§ What the task requires: Your answer should be the records, copied exactly, with the pictures removed.

(Plain-text engineering files)
━━━━━━━━
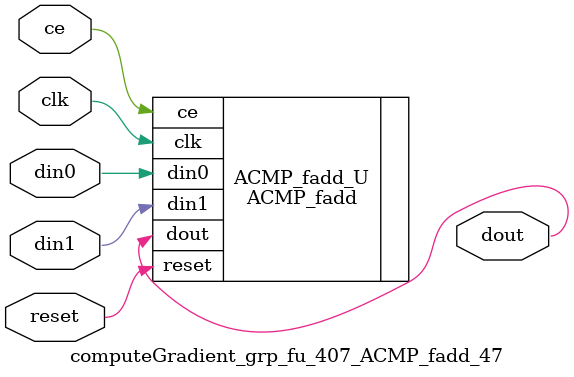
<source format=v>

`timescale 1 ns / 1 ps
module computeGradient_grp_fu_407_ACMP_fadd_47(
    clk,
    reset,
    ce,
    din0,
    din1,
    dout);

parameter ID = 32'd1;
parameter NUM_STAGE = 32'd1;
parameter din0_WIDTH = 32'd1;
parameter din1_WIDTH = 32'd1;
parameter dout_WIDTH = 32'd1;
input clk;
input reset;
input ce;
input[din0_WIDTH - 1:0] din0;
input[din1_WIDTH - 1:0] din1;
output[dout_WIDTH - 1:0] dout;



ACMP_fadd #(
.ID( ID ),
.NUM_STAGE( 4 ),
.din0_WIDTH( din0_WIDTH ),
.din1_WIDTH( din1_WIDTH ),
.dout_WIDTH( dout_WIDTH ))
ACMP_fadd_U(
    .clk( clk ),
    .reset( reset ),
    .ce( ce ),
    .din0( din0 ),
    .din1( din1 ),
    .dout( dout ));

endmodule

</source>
━━━━━━━━
§ Task output:
<source format=v>

`timescale 1 ns / 1 ps
module computeGradient_grp_fu_407_ACMP_fadd_47(
    clk,
    reset,
    ce,
    din0,
    din1,
    dout);

parameter ID = 32'd1;
parameter NUM_STAGE = 32'd1;
parameter din0_WIDTH = 32'd1;
parameter din1_WIDTH = 32'd1;
parameter dout_WIDTH = 32'd1;
input clk;
input reset;
input ce;
input[din0_WIDTH - 1:0] din0;
input[din1_WIDTH - 1:0] din1;
output[dout_WIDTH - 1:0] dout;



ACMP_fadd #(
.ID( ID ),
.NUM_STAGE( 4 ),
.din0_WIDTH( din0_WIDTH ),
.din1_WIDTH( din1_WIDTH ),
.dout_WIDTH( dout_WIDTH ))
ACMP_fadd_U(
    .clk( clk ),
    .reset( reset ),
    .ce( ce ),
    .din0( din0 ),
    .din1( din1 ),
    .dout( dout ));

endmodule

</source>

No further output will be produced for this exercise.